• _Explore the material_:
a) According to the Bryan Ferry article, when did Ferry first launch Roxy Music?
b) Pick up the Bryan Ferry article at the point where it stops and keep writing it.
Extract section start
Bryan Ferry
Going
beyond Roxy Music
article
by James Truman
Spin
magazine May 1985
(συνέντευξη πριν την κυκλοφορία
του προσωπικού του άλμπουμ “Boys and Girls” )
ΜΟΥΣΙΚΗ
Bryan Ferry, Spin
magazine May 1985
When Bryan Ferry first
launched the group early in 1972, Roxy Music came through as a brilliantly
conceived, genuinely original new-age sensation—which like all new-age
sensations, and especially British new-age sensations, seemed destined to
flourish and fade with the cycle of fashion it set in motion.
But Roxy Music
lasted; it was built to last. Reaching beyond their inspired-amateur
beginnings, they got even better. In the process, they quickly jumped from
being a contender to becoming the competition—something hard to get past
without looking at, referring to, borrowing from.
Although the
group's first records didn’t make much impact in America, their influence
clearly did. Elegantly played out in early Talking Heads,
brazenly piliered by The Cars,
it still rebounds through the work of a whole bunch of other minor-leaguers.
And as for Britain—well, one might take a roll call, working backwards from Duran Duran, an efficient if rather
vacuous junior high version of mid-period Roxy.
Whether Ferry
takes this as flattery or rude insolence (and he'll go with either, depending
on the weather) isn’t the point, The points that Roxy Music progressed, and
stayed interesting, by expanding their early work rather than by reacting to
new market trends, as Bowie did.
This may be a
tribute to Ferry’s vision, but it has, made things complicated, hard to read.
In fact, complicated in stereo: From one channel, richocheting back and forth
in perfect time warp, there’s been a steady stream of Roxy soundalikes, a
persistent overture to a familiar refrain; from the other channel, the real
thing, also throwing out echoes of another time and place. It's still a Roxy
world out there.
An even
greater problem, however was that, even at the beginning, it was hard to grasp
exactly what Roxy Music actually was. No one could claim that Bryan Ferry
invented rock, or for that matter art-rock, avant-pop or new-age blues and
balladry. Nor was he the first, pop entertainer to understand irony, camp or
nostalgia. The vocabulary already existed. However, by rearranging the syntax
he succeeded in broadening its scope, and he drastically reshaped its meaning.
With one ear turned to rock and blues, the other to the avant-garde, and with
both eyes tracking the giant sprawl of twentieth-century popular culture,
Ferry’s songwriting brilliantly played one off against the other.
The swirling,
atonal drone of “In Every Dream Home a Heartache,”
Extract section end
Dataset entries section start
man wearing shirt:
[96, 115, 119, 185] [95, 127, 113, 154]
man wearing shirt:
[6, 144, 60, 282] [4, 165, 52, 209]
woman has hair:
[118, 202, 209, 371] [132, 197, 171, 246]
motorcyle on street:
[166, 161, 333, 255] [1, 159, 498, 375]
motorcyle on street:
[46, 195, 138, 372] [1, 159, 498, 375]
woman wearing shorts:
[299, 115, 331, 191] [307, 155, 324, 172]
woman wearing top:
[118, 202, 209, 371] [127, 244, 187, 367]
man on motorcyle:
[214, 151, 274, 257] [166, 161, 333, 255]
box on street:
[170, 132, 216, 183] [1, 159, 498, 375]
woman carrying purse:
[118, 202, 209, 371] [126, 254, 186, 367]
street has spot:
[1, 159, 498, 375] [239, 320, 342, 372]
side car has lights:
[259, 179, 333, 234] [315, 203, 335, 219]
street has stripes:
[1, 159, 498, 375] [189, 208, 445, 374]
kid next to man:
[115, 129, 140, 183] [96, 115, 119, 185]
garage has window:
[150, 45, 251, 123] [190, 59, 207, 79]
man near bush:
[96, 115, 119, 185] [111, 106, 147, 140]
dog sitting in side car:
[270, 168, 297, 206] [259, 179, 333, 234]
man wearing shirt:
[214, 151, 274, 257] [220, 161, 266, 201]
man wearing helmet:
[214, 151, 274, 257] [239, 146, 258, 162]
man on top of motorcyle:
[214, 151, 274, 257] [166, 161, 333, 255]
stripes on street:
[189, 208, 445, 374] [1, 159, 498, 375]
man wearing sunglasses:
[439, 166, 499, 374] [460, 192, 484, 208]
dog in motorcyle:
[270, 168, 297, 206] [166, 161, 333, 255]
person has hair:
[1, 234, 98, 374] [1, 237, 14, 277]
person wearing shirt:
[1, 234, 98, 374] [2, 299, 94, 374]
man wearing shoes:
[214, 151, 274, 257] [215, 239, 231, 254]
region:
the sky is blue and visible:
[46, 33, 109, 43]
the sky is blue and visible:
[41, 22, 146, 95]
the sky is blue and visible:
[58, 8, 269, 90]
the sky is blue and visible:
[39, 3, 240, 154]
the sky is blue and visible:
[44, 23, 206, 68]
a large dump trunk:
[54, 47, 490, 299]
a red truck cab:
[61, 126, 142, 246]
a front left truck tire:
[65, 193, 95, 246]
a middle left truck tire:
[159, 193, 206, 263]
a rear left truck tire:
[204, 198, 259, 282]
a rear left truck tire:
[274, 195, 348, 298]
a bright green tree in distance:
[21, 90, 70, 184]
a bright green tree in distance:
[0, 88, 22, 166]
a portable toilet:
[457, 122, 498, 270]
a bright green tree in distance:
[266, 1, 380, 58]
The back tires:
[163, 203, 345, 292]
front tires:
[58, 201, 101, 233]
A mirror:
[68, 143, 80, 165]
Dataset entries section end
Dataset entries section start
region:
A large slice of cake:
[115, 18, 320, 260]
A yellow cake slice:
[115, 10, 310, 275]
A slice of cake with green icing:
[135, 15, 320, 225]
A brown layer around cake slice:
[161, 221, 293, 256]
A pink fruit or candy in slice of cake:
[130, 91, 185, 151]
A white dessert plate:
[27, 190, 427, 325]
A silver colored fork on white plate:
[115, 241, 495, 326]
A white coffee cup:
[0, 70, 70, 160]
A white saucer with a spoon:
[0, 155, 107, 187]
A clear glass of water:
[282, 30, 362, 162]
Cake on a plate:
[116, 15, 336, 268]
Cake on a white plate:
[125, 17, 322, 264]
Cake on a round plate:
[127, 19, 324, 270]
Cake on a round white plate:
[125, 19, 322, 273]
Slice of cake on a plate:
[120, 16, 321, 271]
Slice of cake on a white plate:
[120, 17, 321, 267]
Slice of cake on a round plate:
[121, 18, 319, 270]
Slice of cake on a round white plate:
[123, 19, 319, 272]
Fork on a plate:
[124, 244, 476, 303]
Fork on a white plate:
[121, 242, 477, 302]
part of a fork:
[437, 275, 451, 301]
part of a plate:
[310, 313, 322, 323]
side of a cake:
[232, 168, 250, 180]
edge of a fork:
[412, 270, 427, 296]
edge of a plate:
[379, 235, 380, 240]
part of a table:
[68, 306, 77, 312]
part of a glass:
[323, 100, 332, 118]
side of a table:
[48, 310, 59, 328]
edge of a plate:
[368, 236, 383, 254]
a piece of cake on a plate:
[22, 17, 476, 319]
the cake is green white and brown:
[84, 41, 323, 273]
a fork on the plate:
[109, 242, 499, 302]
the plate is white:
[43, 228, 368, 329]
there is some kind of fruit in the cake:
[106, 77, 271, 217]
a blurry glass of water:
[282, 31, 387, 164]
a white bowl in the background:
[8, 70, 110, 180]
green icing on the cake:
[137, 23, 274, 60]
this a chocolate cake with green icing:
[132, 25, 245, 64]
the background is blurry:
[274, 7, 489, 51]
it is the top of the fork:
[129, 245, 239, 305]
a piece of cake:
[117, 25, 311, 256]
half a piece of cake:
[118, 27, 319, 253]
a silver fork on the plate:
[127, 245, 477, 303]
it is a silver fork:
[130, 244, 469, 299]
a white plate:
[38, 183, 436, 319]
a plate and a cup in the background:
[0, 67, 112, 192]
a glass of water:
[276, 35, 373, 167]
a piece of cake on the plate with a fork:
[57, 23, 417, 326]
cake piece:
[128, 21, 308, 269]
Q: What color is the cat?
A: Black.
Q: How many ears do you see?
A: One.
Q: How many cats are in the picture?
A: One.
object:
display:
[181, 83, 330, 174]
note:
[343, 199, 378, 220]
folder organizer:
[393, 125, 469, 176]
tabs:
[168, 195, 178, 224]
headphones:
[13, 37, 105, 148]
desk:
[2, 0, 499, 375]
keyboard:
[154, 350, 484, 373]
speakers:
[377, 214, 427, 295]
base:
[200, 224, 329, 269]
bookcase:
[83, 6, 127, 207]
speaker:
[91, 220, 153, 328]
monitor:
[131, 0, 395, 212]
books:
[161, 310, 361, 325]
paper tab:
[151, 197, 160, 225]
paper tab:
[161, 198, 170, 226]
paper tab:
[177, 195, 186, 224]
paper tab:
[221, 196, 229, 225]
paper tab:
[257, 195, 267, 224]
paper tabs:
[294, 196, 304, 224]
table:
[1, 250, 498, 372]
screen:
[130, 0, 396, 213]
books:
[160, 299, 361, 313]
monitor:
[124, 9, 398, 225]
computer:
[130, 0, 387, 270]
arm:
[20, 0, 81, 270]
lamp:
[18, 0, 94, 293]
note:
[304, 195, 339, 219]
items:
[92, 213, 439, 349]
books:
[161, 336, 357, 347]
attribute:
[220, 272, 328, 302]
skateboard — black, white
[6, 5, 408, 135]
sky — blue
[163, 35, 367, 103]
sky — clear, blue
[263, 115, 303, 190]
Dataset entries section end
Dataset entries section start
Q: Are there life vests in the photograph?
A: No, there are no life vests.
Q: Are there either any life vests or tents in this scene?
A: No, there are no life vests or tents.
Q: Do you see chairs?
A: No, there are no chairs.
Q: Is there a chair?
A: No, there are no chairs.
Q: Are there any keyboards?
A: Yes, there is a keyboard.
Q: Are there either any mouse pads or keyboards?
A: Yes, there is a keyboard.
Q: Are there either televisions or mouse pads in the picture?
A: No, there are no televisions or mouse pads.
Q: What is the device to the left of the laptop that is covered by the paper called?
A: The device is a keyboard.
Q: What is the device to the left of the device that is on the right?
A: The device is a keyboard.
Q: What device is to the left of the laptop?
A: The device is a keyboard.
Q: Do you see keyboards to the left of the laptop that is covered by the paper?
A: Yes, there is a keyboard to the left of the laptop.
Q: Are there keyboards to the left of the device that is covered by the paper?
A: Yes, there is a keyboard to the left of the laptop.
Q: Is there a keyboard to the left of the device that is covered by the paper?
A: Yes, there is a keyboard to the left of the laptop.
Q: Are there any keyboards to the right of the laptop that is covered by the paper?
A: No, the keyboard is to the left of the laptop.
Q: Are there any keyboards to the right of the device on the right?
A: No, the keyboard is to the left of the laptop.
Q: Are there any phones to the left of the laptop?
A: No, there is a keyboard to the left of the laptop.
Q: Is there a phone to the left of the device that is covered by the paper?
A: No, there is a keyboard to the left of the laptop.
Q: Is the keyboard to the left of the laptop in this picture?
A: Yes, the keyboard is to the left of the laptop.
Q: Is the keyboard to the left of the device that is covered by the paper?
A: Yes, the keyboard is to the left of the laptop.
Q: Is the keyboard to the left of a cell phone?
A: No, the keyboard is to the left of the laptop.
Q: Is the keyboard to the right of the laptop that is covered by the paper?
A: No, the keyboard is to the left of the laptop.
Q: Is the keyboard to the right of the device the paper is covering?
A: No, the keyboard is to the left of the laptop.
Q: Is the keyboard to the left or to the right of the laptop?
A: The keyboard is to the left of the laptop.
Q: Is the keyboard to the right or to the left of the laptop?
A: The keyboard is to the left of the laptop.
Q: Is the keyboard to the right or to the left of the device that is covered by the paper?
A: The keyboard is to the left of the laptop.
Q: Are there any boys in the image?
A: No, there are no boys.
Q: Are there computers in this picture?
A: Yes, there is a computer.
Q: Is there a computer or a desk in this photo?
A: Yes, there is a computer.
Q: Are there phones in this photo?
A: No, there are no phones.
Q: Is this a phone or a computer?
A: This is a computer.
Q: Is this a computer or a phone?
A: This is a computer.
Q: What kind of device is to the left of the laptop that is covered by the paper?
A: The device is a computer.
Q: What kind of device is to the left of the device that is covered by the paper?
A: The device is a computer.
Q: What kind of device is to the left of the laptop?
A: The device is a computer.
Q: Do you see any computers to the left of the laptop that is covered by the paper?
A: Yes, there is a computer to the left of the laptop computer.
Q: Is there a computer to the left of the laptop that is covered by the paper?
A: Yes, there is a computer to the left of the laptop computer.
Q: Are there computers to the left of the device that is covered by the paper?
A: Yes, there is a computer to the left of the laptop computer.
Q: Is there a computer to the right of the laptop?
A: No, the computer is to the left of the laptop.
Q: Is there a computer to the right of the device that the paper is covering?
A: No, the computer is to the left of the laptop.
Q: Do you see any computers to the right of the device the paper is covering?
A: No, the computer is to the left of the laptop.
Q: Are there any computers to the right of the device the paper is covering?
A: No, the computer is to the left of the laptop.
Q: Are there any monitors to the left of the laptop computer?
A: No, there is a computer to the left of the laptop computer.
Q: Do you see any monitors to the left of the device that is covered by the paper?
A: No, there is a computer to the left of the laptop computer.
Dataset entries section end
• _Per-task outputs_:
a) Early in 1972.

b)
a love song sung to an inflatable sex doll, lent the lyrics, a grim foreboding
even as it shaded them with irony. “2.H.B.,” a blue mood framed by cocktail
lounge piano, paid a campy tribute to Humphrey Bogart at the very same time as
it choked on the sob in Ferry’s throat.
You could go
on; to the rock 'n' roll love song which made the girl’s car number plate into
its chorus, to Ferry crooning a smoke-curled lyric while the band veered off in
the direction of the Shirelles
. . . at a time when the consensus idea of art-rock lay in schlock versions of
nineteenth century classical music, here was strange stuff indeed. That Ferry
made it all sound straightforward and sincere put him beyond strange: probably
a genius, possibly a madman . . . an enigma at least.
“Perhaps a
natural oddball,” he suggests, from the far corner of the room, to which he has
temporarily retired. One quickly learns that the next hardest thing to pinning
Ferry down to do an interview is pinning him down while actually doing the
interview. Surprisingly shy, scrupulously polite, he fields questions by
nervously pacing up and down the floor, as though he'd mislaid the answers and
was feverishly searching for them. If the walls were to evaporate, you'd sense
that he'd quite happily disappear, too.
His last
interview, on British television last year (1984), settled this beyond
question. Stipulating that it take place on a favorite beach, close to his old
hometown, Ferry began at a slow amble, progressed to a brisker stroll with each
question, and, by the end, had interviewer, cameraman and sound crew jogging at
his heels as he took off into an approaching North Sea mist—which suggests at
least a slightly eccentric sense of humor.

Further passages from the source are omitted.